If I'm going to be a cryer, I wish I could be an attractive one! Not for me the big, brimming eyes and gentle tears trickling slowly over cheeks. I get swollen eyelids, bloodshot eyes, blotchy skin and snot everywhere. It doesn't seem fair. You are definitely not alone, GT.

Willow500 Wed 15-Aug-18 10:40:33

It's not often I cry properly - maybe a couple of tears at something sad on tv or at a funeral (2 this month!) but I was almost beside myself when one of my cats died 7 years ago. I've lost pets before and one since but he was a different kind of cat and I was devastated. You're perfectly entitled to cry whenever you feel the need - there are no right or wrong times and for some it comes easier than for others.

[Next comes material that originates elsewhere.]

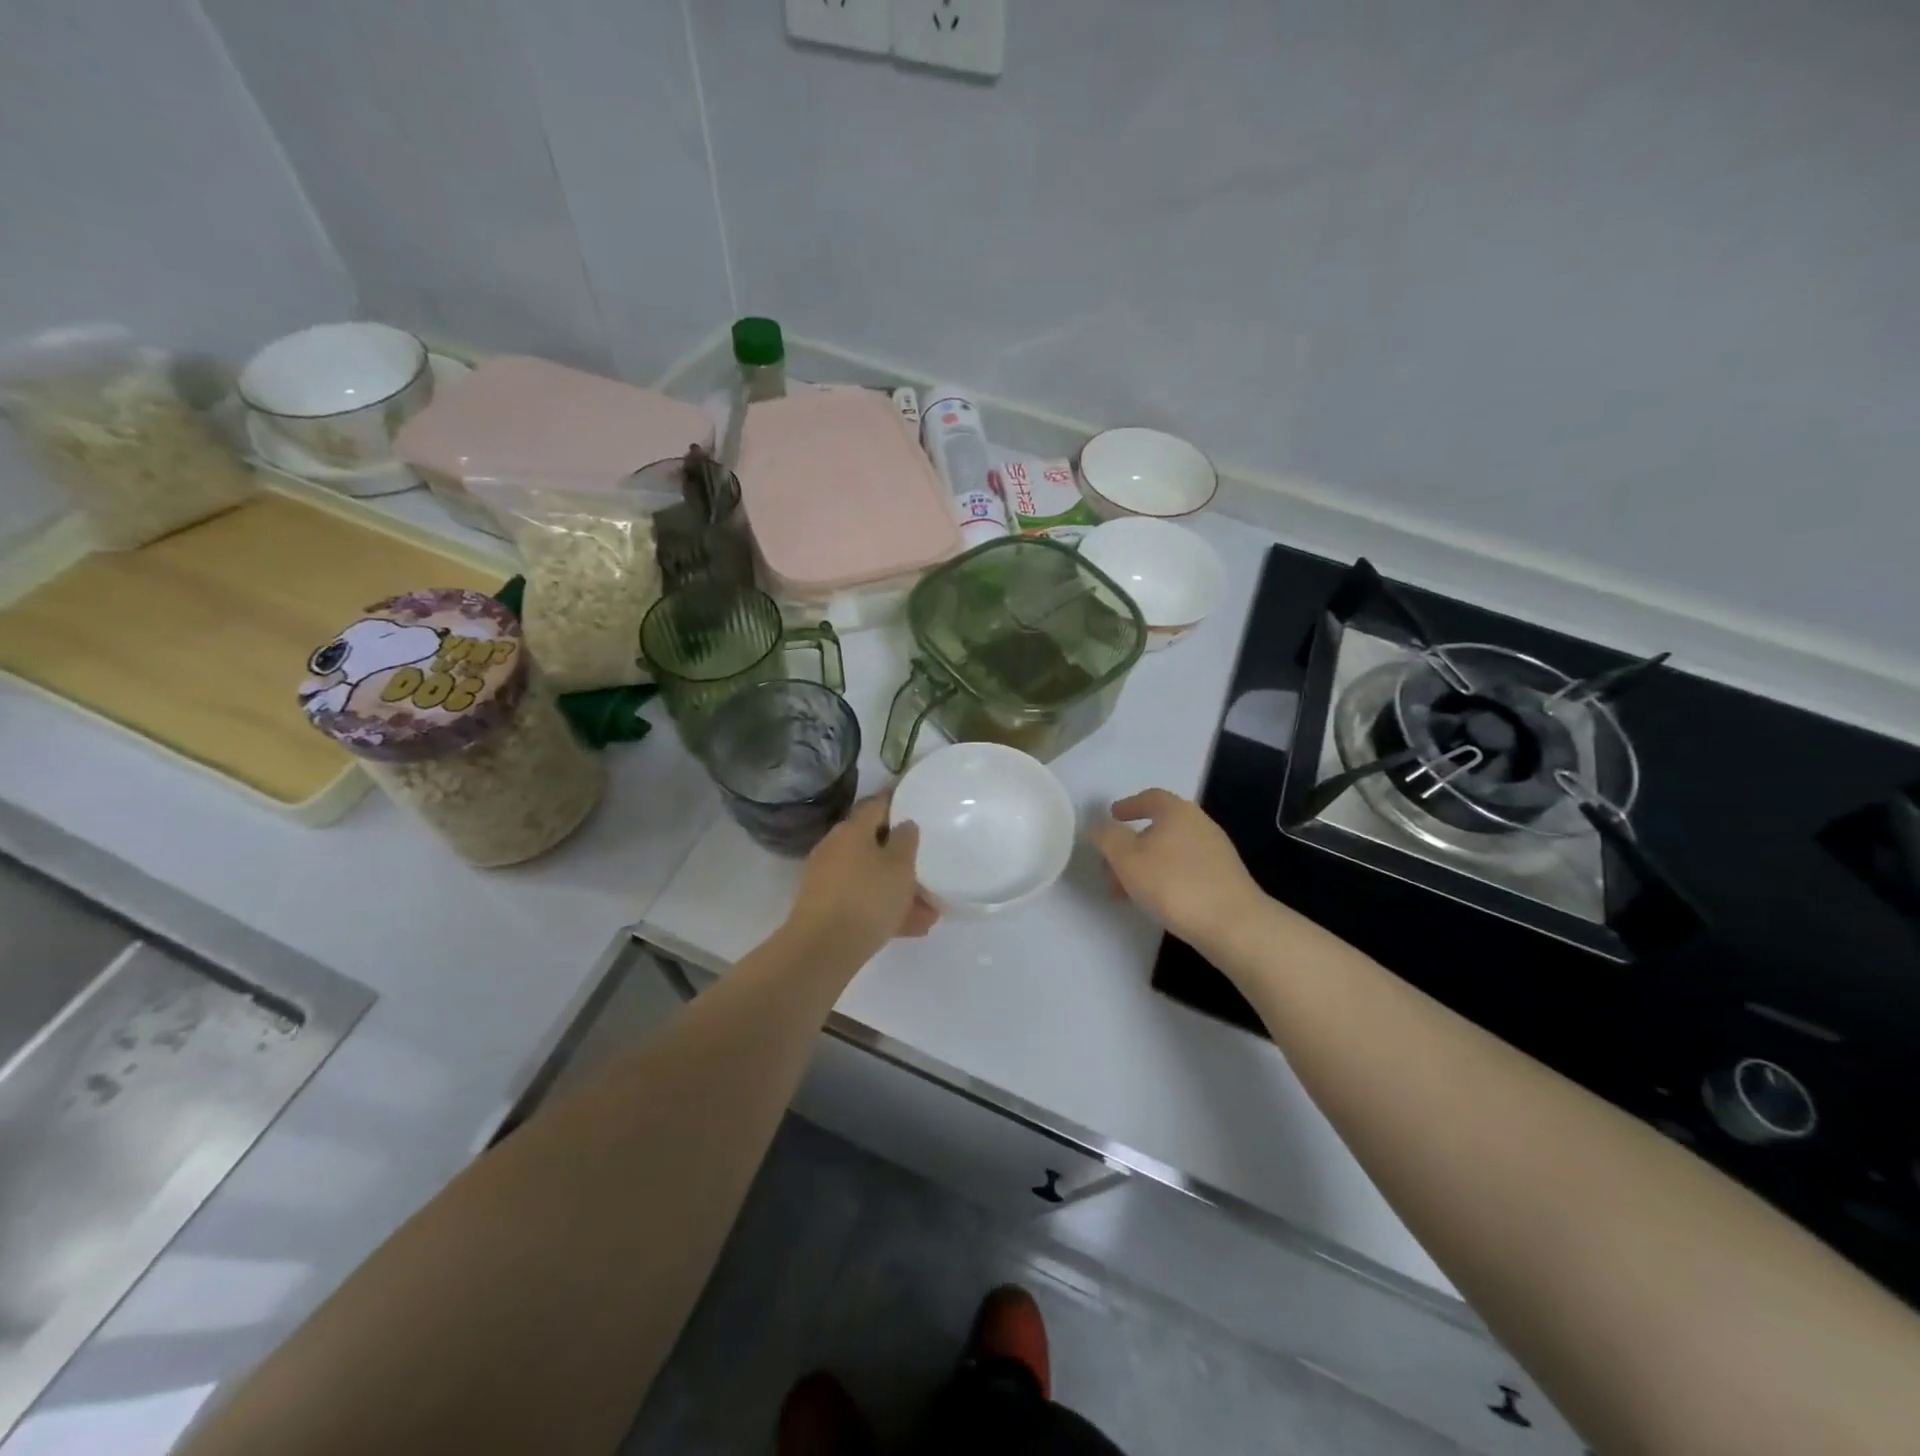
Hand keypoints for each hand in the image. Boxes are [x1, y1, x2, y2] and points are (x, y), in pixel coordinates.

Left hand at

I'm so sorry for your sadness flowers

grandtanteJE65 Wed 15-Aug-18 10:38:50

Thanks for all the sympathy. I do realise that crying is better than bottling grief up, but I would still like to be able to stop sooner, so that I don't get to the stage of feeling as if I have a bad cold in the head.

You are probably right Paddyann that there are lots of things that I didn't take the time to mourn properly in the past.

Luckygirl Wed 15-Aug-18 10:27:41

People who are depressed cry for no obvious reason - you have a very good reason to be sad. I am sorry you have lost your feline friend. You cry - it is what you need. flowers

KatyK Wed 15-Aug-18 10:19:05

I totally understand that paddyann We have never had animals but my sister has always had cats. She had a much beloved one for years and she had to take several days off work when he died. She said that people thought she was mad but that cat had been with her through thick and thin when she felt alone.